Larger triangle is color gamut of AOC U27G4XM monitor, smaller is sRGB standard gamut. When using default settings, monitor stretches all the colors from smaller gamut to larger, meaning that color representation is not accurate and colors are much more saturated than intended. And this is not a recent development. It has been this way for years, meaning that many people are now used to overly saturated colors. This is the third key to understanding state of HDR on Windows - when displaying sRGB content, some people want colors to be more saturated than what sRGB standard dictates.

HDR

HDR is much more complicated in terms of how it is implemented in displays. There are many things that force display manufacturers to deviate from the theoretical ideal HDR10 implementation:

Color Gamut - Modern displays can not cover full HDR10 color gamut
Peak Luminance - Modern displays can not reach HDR10 max luminance level of 10000 $cd/m^2$
Peak Luminance Window - Some displays will not be able to reach peak luminance on whole display at once
Raised Black Level - Some displays will raise black level when in HDR mode

Color Gamut

Let’s look at color gamut of same monitor, but this time compare it to HDR10 color gamut:

Larger triangle is Rec. 2020 color gamut, used in HDR10 standard, smaller one is displays color gamut. When running in HDR mode, display may receive color values that are within Rec. 2020 color gamut, but are outside of displays color gamut. In such a case it needs to still show something and so there’s a need to map such colors to something display can reproduce.

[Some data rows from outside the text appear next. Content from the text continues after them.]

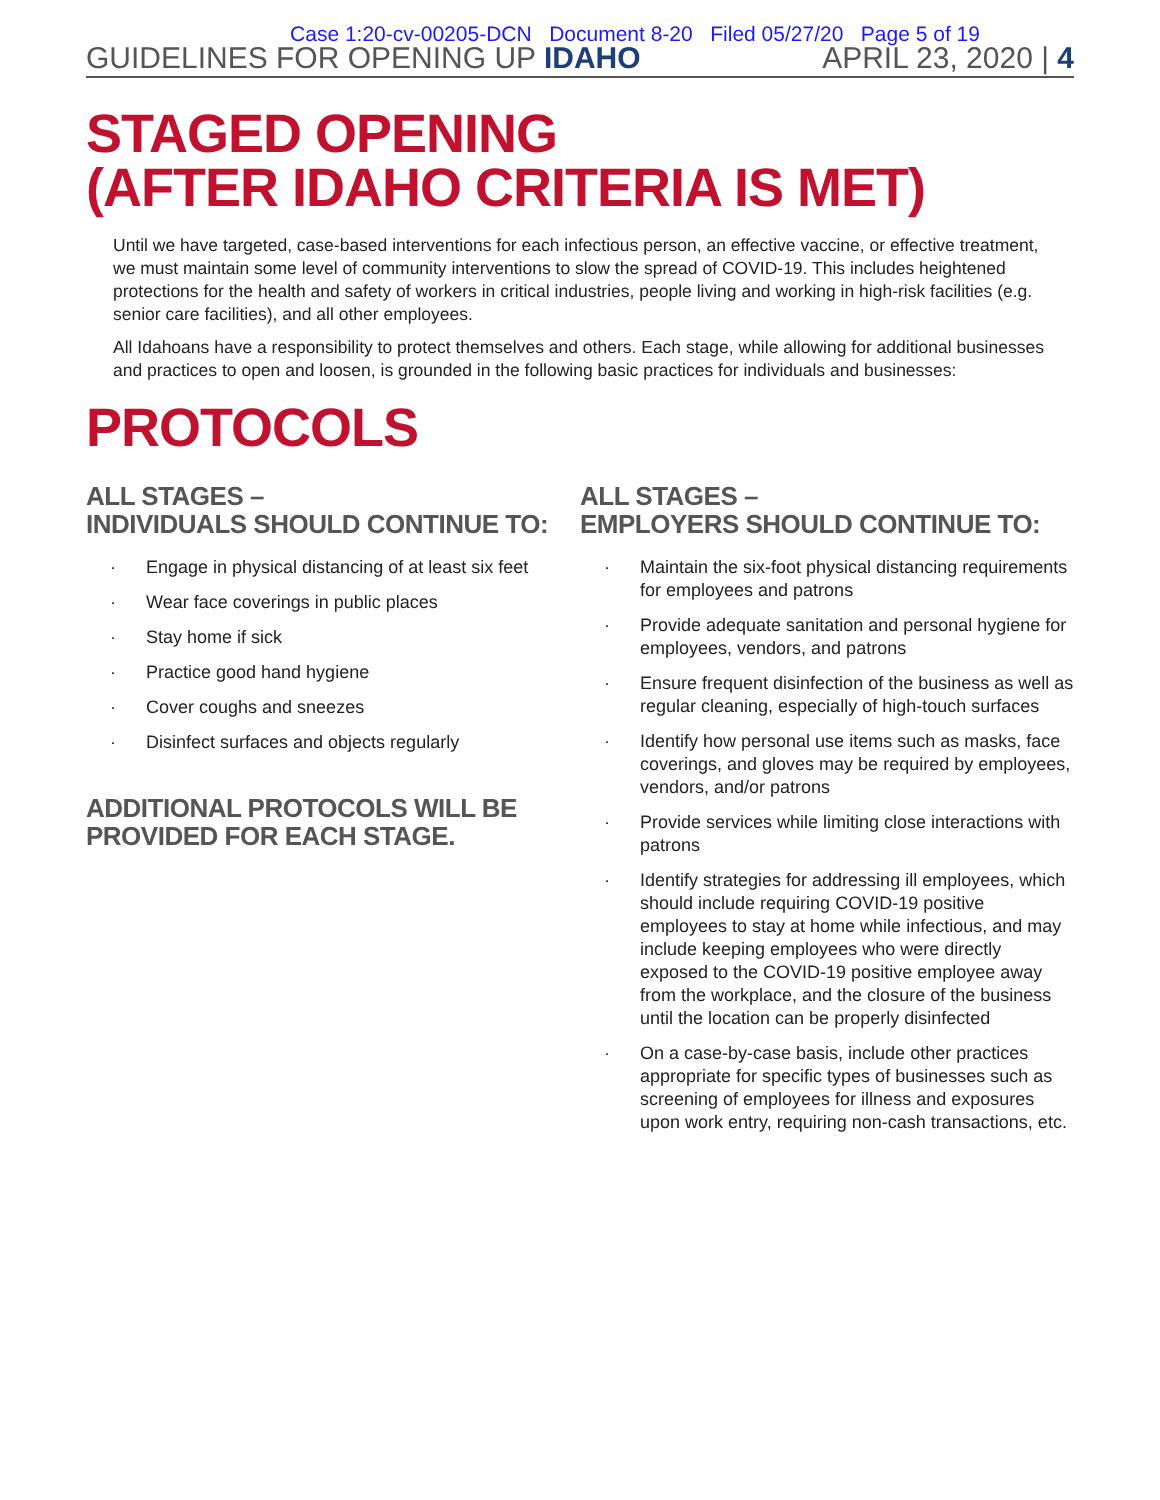Case 1:20-cv-00205-DCN Document 8-20 Filed 05/27/20 Page 5 of 19
GUIDELINES FOR OPENING UP IDAHO
APRIL 23, 2020 | 4
STAGED OPENING
(AFTER IDAHO CRITERIA IS MET)
Until we have targeted, case-based interventions for each infectious person, an effective vaccine, or effective treatment, we must maintain some level of community interventions to slow the spread of COVID-19. This includes heightened protections for the health and safety of workers in critical industries, people living and working in high-risk facilities (e.g. senior care facilities), and all other employees.
All Idahoans have a responsibility to protect themselves and others. Each stage, while allowing for additional businesses and practices to open and loosen, is grounded in the following basic practices for individuals and businesses:
PROTOCOLS
ALL STAGES –
INDIVIDUALS SHOULD CONTINUE TO:
· Engage in physical distancing of at least six feet
· Wear face coverings in public places
· Stay home if sick
· Practice good hand hygiene
· Cover coughs and sneezes
· Disinfect surfaces and objects regularly
ADDITIONAL PROTOCOLS WILL BE
PROVIDED FOR EACH STAGE.
ALL STAGES –
EMPLOYERS SHOULD CONTINUE TO:
· Maintain the six-foot physical distancing requirements for employees and patrons
· Provide adequate sanitation and personal hygiene for employees, vendors, and patrons
· Ensure frequent disinfection of the business as well as regular cleaning, especially of high-touch surfaces
· Identify how personal use items such as masks, face coverings, and gloves may be required by employees, vendors, and/or patrons
· Provide services while limiting close interactions with patrons
· Identify strategies for addressing ill employees, which should include requiring COVID-19 positive employees to stay at home while infectious, and may include keeping employees who were directly exposed to the COVID-19 positive employee away from the workplace, and the closure of the business until the location can be properly disinfected
· On a case-by-case basis, include other practices appropriate for specific types of businesses such as screening of employees for illness and exposures upon work entry, requiring non-cash transactions, etc.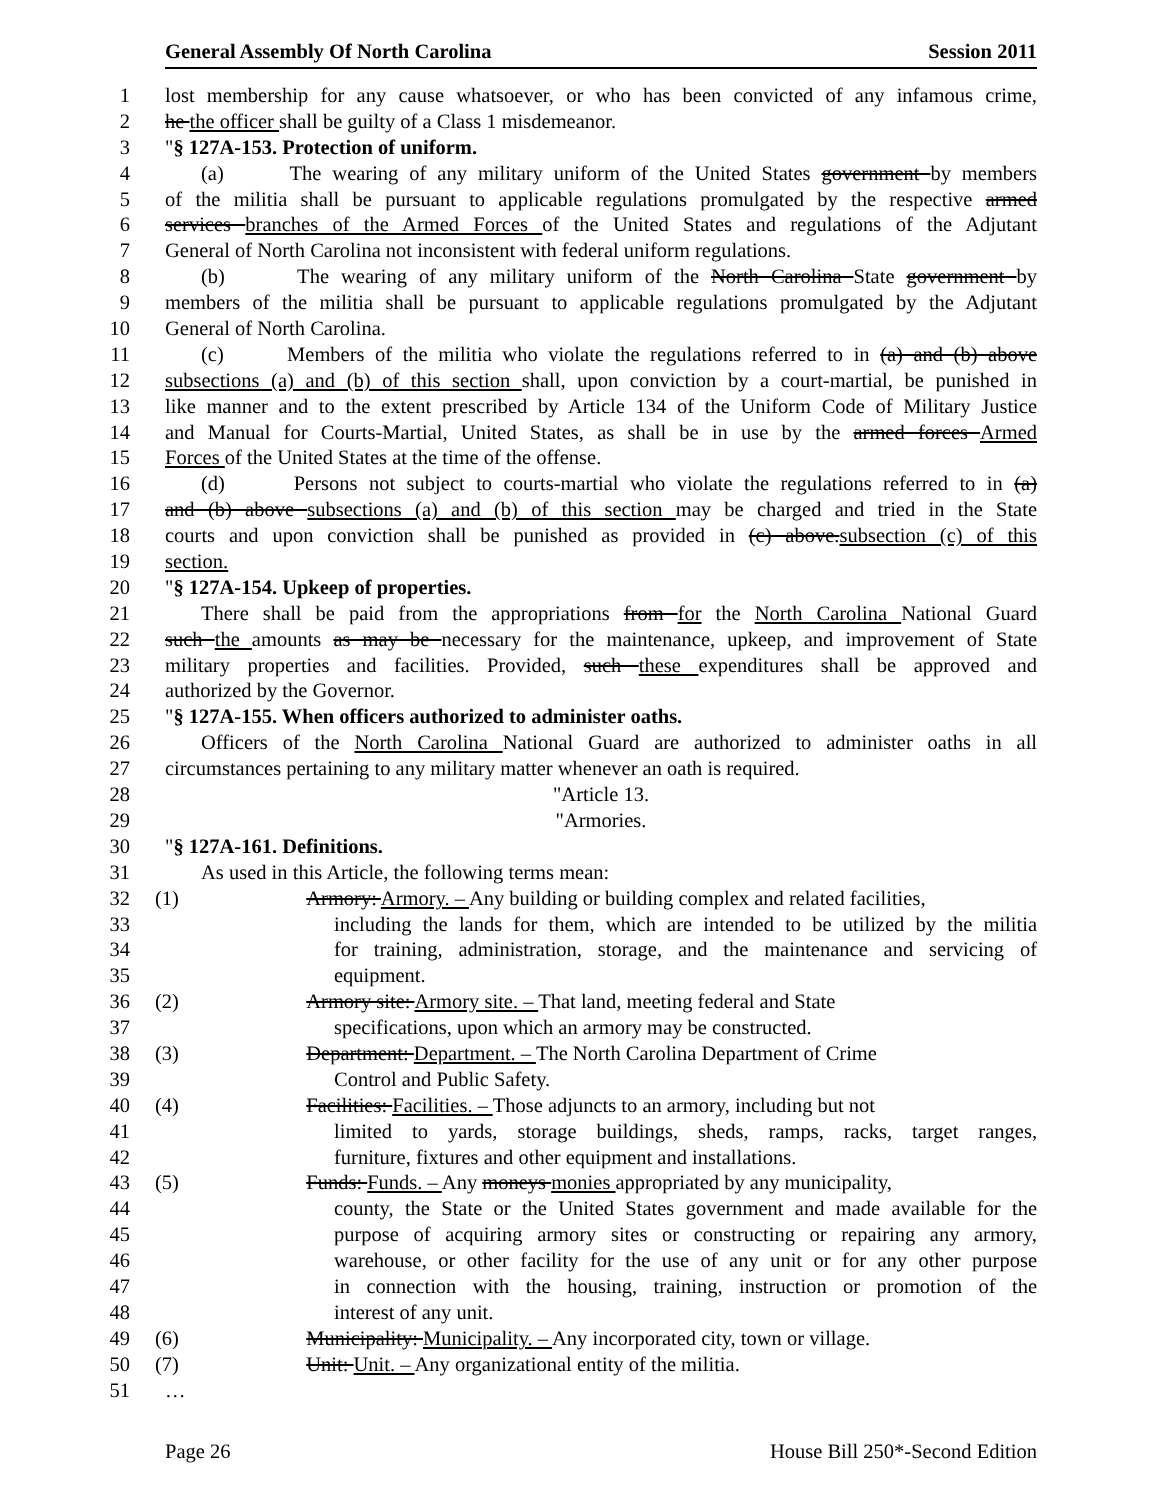General Assembly Of North Carolina Session 2011
1 lost membership for any cause whatsoever, or who has been convicted of any infamous crime,
2 he the officer shall be guilty of a Class 1 misdemeanor.
3 "§ 127A-153. Protection of uniform.
4 (a) The wearing of any military uniform of the United States government by members
5 of the militia shall be pursuant to applicable regulations promulgated by the respective armed
6 services branches of the Armed Forces of the United States and regulations of the Adjutant
7 General of North Carolina not inconsistent with federal uniform regulations.
8 (b) The wearing of any military uniform of the North Carolina State government by
9 members of the militia shall be pursuant to applicable regulations promulgated by the Adjutant
10 General of North Carolina.
11 (c) Members of the militia who violate the regulations referred to in (a) and (b) above
12 subsections (a) and (b) of this section shall, upon conviction by a court-martial, be punished in
13 like manner and to the extent prescribed by Article 134 of the Uniform Code of Military Justice
14 and Manual for Courts-Martial, United States, as shall be in use by the armed forces Armed
15 Forces of the United States at the time of the offense.
16 (d) Persons not subject to courts-martial who violate the regulations referred to in (a)
17 and (b) above subsections (a) and (b) of this section may be charged and tried in the State
18 courts and upon conviction shall be punished as provided in (c) above.subsection (c) of this
19 section.
20 "§ 127A-154. Upkeep of properties.
21 There shall be paid from the appropriations from for the North Carolina National Guard
22 such the amounts as may be necessary for the maintenance, upkeep, and improvement of State
23 military properties and facilities. Provided, such these expenditures shall be approved and
24 authorized by the Governor.
25 "§ 127A-155. When officers authorized to administer oaths.
26 Officers of the North Carolina National Guard are authorized to administer oaths in all
27 circumstances pertaining to any military matter whenever an oath is required.
28 "Article 13.
29 "Armories.
30 "§ 127A-161. Definitions.
31 As used in this Article, the following terms mean:
32 (1) Armory: Armory. – Any building or building complex and related facilities,
33 including the lands for them, which are intended to be utilized by the militia
34 for training, administration, storage, and the maintenance and servicing of
35 equipment.
36 (2) Armory site: Armory site. – That land, meeting federal and State
37 specifications, upon which an armory may be constructed.
38 (3) Department: Department. – The North Carolina Department of Crime
39 Control and Public Safety.
40 (4) Facilities: Facilities. – Those adjuncts to an armory, including but not
41 limited to yards, storage buildings, sheds, ramps, racks, target ranges,
42 furniture, fixtures and other equipment and installations.
43 (5) Funds: Funds. – Any moneys monies appropriated by any municipality,
44 county, the State or the United States government and made available for the
45 purpose of acquiring armory sites or constructing or repairing any armory,
46 warehouse, or other facility for the use of any unit or for any other purpose
47 in connection with the housing, training, instruction or promotion of the
48 interest of any unit.
49 (6) Municipality: Municipality. – Any incorporated city, town or village.
50 (7) Unit: Unit. – Any organizational entity of the militia.
51 …
Page 26 House Bill 250*-Second Edition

Most displays just clamp colors to their color gamut, which works well in most cases. SDR content is usually completely unaffected, since displays usually cover whole sRGB color gamut, and so no clipping would be required. HDR content may appear less saturated than intended, but there are some factors that make it much less of a problem than you would expect:

Only extremely saturated colors would require clamping. Most HDR content would use such colors sparingly, minimizing area that would need clamping in the first place. Some HDR content may just not go far enough to extremely saturated colors to trigger clamping, or not even go outside sRGB color gamut, and would only take advantage of HDR’s extended luminance range.
Clamping doesn’t change colors dramatically. If input was extremely saturated green, it would still be decently saturated green after clamping.
There are almost no real-world examples where clamping would lead to meaningfull loss of information, where you could see something before clamping, but can’t after.

This is HDR10 standard working as intended. Different displays can have different color gamuts and use its full range with only minor compromises.